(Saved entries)
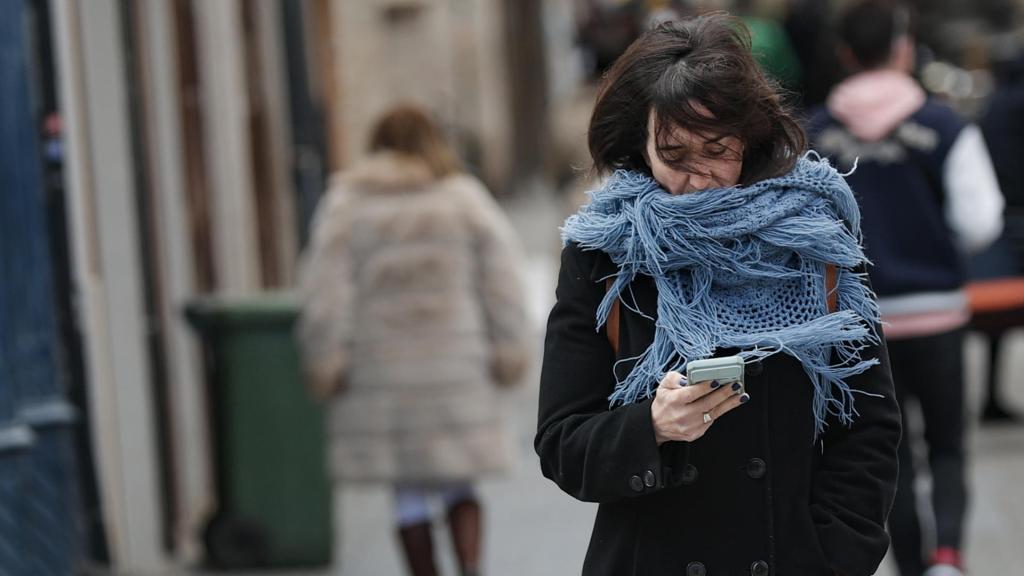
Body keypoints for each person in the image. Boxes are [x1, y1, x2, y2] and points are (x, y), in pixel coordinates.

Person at [536, 12, 901, 576]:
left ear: (750, 136)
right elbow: (561, 441)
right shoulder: (603, 253)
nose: (698, 177)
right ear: (641, 144)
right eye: (674, 155)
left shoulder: (813, 235)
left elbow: (868, 424)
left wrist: (833, 557)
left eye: (717, 149)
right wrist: (651, 428)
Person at [805, 2, 1005, 575]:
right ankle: (949, 557)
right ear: (903, 47)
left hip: (857, 321)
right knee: (946, 445)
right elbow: (980, 220)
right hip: (938, 312)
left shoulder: (817, 132)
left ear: (844, 53)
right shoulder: (944, 125)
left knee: (885, 452)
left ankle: (913, 566)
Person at [297, 105, 532, 576]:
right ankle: (471, 568)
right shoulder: (462, 199)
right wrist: (510, 350)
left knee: (406, 492)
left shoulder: (347, 204)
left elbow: (325, 293)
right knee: (458, 481)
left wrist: (327, 360)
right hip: (455, 367)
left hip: (381, 371)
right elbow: (504, 281)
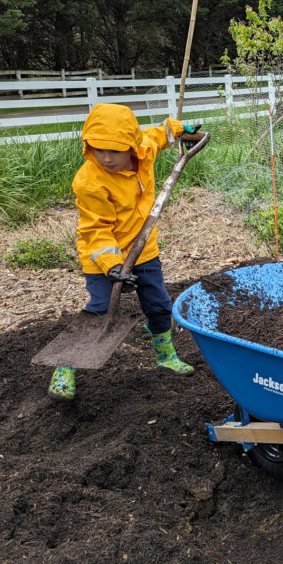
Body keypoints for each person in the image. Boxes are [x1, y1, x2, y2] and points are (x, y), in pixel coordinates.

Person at [47, 103, 207, 401]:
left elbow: (159, 134)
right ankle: (66, 364)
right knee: (102, 309)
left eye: (115, 151)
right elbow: (96, 231)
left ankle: (164, 353)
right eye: (98, 149)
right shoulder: (90, 182)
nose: (106, 158)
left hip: (143, 250)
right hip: (102, 257)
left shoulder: (143, 149)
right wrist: (112, 266)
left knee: (159, 304)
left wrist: (181, 130)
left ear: (132, 146)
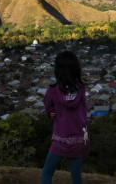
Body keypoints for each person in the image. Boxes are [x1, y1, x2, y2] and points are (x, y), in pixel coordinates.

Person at [41, 51, 90, 184]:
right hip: (79, 138)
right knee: (75, 174)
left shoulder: (52, 91)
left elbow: (47, 106)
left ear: (58, 69)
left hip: (60, 138)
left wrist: (51, 110)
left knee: (47, 171)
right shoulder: (81, 89)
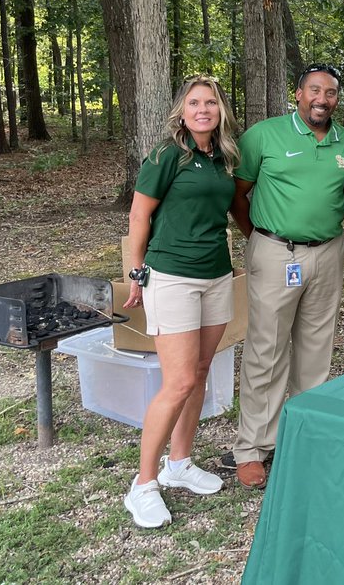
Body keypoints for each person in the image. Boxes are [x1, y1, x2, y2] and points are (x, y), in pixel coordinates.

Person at [228, 63, 344, 489]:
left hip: (327, 252)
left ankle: (305, 438)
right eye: (315, 90)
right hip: (275, 253)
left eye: (331, 92)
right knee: (266, 349)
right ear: (298, 94)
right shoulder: (264, 135)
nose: (323, 99)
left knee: (316, 350)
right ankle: (252, 448)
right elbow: (238, 192)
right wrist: (259, 237)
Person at [122, 74, 239, 529]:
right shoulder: (166, 154)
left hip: (216, 275)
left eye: (211, 102)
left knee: (201, 374)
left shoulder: (225, 157)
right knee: (178, 381)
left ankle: (179, 464)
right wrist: (136, 271)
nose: (203, 109)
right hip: (172, 276)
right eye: (195, 102)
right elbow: (138, 213)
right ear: (182, 109)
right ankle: (143, 485)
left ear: (221, 109)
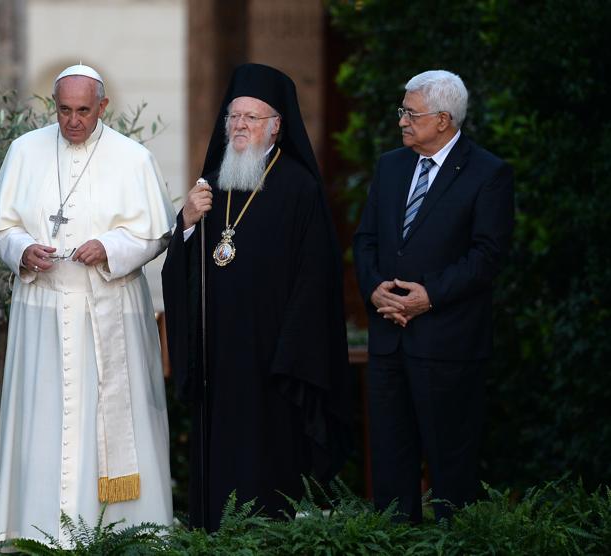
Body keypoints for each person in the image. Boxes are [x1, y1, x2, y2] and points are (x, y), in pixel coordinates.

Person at [0, 64, 175, 545]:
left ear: (103, 107)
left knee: (109, 424)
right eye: (64, 110)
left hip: (110, 310)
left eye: (84, 111)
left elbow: (157, 233)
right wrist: (21, 249)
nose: (73, 121)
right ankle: (39, 534)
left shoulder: (133, 158)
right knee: (44, 423)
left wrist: (109, 247)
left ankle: (125, 534)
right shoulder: (24, 150)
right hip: (41, 311)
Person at [161, 63, 352, 530]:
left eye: (251, 117)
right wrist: (186, 223)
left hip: (274, 363)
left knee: (267, 471)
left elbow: (316, 279)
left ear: (276, 126)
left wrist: (290, 353)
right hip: (218, 360)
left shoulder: (299, 187)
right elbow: (183, 270)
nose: (239, 126)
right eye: (234, 117)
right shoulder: (210, 185)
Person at [353, 70, 514, 522]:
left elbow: (487, 257)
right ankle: (393, 544)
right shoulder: (390, 166)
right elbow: (365, 240)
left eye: (411, 113)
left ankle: (452, 546)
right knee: (389, 465)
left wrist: (429, 296)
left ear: (443, 120)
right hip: (389, 341)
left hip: (449, 345)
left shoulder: (488, 173)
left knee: (451, 471)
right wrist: (374, 288)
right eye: (402, 111)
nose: (401, 121)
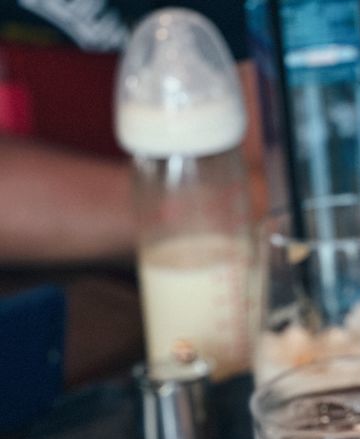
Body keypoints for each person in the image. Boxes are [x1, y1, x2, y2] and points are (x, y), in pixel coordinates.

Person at [0, 0, 259, 264]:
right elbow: (243, 202)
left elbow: (263, 187)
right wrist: (188, 210)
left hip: (197, 271)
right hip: (70, 280)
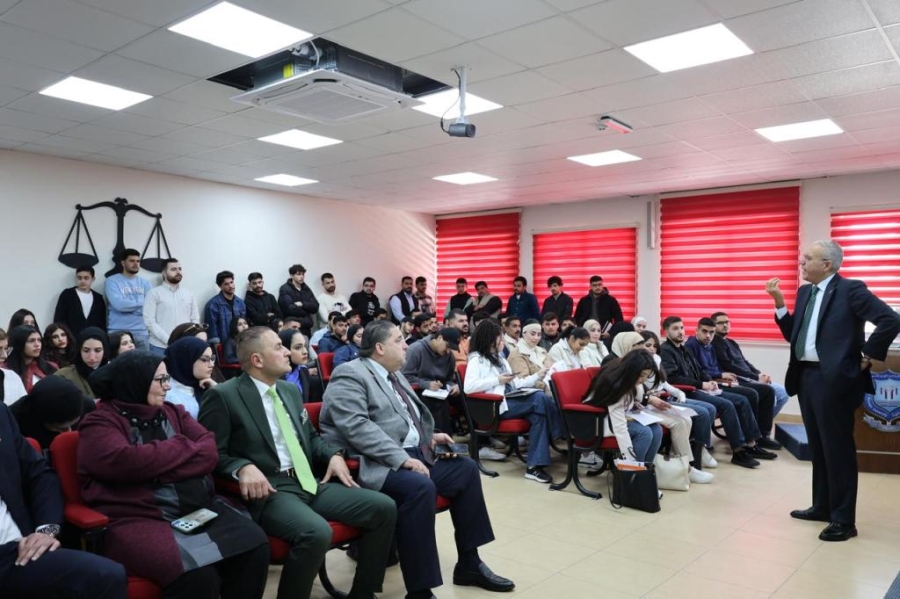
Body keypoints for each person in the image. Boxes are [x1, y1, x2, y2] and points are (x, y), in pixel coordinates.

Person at [320, 320, 515, 599]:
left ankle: (469, 563)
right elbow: (356, 427)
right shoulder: (350, 373)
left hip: (415, 453)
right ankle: (420, 590)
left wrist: (429, 436)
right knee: (421, 487)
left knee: (466, 470)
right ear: (379, 348)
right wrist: (401, 458)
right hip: (377, 462)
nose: (406, 345)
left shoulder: (394, 374)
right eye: (399, 340)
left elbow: (404, 419)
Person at [198, 327, 396, 599]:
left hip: (308, 480)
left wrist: (333, 455)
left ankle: (363, 593)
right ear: (257, 360)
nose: (286, 352)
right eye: (278, 347)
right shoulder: (224, 396)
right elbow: (210, 454)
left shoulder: (289, 390)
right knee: (316, 532)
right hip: (272, 489)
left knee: (383, 507)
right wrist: (241, 466)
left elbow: (310, 438)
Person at [79, 351, 270, 598]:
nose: (167, 386)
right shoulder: (100, 422)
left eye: (167, 378)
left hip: (197, 508)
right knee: (198, 575)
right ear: (135, 382)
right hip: (138, 517)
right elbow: (125, 463)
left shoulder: (172, 411)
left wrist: (156, 469)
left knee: (254, 545)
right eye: (160, 380)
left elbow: (209, 451)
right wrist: (182, 446)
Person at [766, 240, 900, 542]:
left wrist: (867, 356)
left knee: (837, 449)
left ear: (827, 264)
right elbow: (793, 335)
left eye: (807, 258)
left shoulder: (851, 290)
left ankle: (843, 520)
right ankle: (822, 506)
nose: (801, 263)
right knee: (819, 446)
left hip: (835, 380)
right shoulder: (805, 292)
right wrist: (779, 303)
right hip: (806, 377)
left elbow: (890, 320)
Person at [0, 402, 127, 599]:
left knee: (107, 576)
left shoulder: (1, 413)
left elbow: (40, 475)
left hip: (16, 551)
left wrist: (46, 530)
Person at [659, 316, 774, 468]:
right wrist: (702, 384)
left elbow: (699, 370)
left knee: (742, 400)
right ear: (666, 332)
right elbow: (673, 378)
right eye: (675, 328)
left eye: (681, 327)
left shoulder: (683, 348)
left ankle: (751, 444)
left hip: (700, 388)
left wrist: (710, 380)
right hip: (685, 392)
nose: (680, 332)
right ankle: (738, 451)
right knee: (727, 405)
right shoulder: (666, 350)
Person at [465, 319, 563, 484]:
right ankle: (559, 433)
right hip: (495, 405)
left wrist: (537, 376)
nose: (503, 341)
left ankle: (534, 467)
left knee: (539, 415)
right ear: (490, 340)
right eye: (500, 338)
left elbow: (515, 384)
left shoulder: (501, 359)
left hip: (510, 399)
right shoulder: (477, 360)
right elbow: (469, 387)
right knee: (540, 398)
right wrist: (497, 380)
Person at [608, 332, 712, 484]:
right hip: (606, 419)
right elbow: (618, 413)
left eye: (652, 346)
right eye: (641, 346)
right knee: (646, 432)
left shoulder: (638, 368)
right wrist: (630, 462)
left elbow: (639, 393)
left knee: (664, 427)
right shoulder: (617, 369)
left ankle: (649, 473)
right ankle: (635, 475)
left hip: (633, 410)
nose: (645, 350)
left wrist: (641, 400)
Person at [686, 317, 780, 449]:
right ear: (696, 330)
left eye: (711, 332)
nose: (708, 335)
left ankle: (762, 436)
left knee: (767, 390)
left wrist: (724, 375)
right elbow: (698, 371)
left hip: (719, 381)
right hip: (709, 385)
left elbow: (715, 367)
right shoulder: (690, 346)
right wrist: (719, 375)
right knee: (750, 394)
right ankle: (750, 439)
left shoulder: (710, 346)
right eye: (704, 331)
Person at [642, 330, 718, 469]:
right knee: (696, 415)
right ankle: (689, 464)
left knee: (694, 415)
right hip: (649, 405)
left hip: (664, 399)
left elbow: (664, 383)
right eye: (648, 345)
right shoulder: (638, 364)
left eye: (654, 346)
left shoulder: (657, 360)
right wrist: (651, 395)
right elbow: (639, 392)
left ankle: (691, 453)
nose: (652, 349)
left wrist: (679, 393)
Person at [583, 350, 663, 463]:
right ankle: (634, 469)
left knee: (657, 429)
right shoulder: (616, 385)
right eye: (642, 375)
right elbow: (619, 427)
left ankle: (646, 468)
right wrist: (629, 459)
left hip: (613, 415)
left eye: (647, 376)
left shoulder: (626, 375)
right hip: (597, 420)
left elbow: (630, 397)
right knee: (644, 433)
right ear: (632, 370)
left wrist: (633, 404)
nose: (644, 379)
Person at [711, 311, 791, 418]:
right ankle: (758, 424)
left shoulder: (732, 342)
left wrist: (759, 374)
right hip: (740, 379)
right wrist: (756, 377)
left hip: (751, 376)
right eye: (721, 323)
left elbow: (745, 362)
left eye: (727, 322)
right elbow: (730, 366)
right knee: (773, 398)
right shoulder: (714, 343)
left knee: (783, 393)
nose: (725, 325)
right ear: (713, 326)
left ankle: (760, 423)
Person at [400, 327, 462, 433]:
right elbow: (404, 377)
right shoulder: (416, 350)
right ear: (439, 338)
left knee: (466, 398)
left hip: (441, 389)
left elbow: (448, 379)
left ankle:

■ **REQUIRED WORK**: Beginning with the line that has "left elbow: (630, 397)", set down each line through the last one above, exactly, and nothing else.

■ **ANSWER TO THE EXERCISE**:
left elbow: (630, 397)
right knee: (644, 433)
right ear: (632, 370)
left wrist: (633, 404)
nose: (644, 379)
Person at [711, 311, 791, 418]:
right ankle: (758, 424)
left shoulder: (732, 342)
left wrist: (759, 374)
right hip: (740, 379)
right wrist: (756, 377)
left hip: (751, 376)
right eye: (721, 323)
left elbow: (745, 362)
left eye: (727, 322)
right elbow: (730, 366)
right knee: (773, 398)
right shoulder: (714, 343)
left knee: (783, 393)
nose: (725, 325)
right ear: (713, 326)
left ankle: (760, 423)
Person at [400, 327, 462, 433]:
right elbow: (404, 377)
right shoulder: (416, 350)
right ear: (439, 338)
left knee: (466, 398)
left hip: (441, 389)
left elbow: (448, 379)
left ankle:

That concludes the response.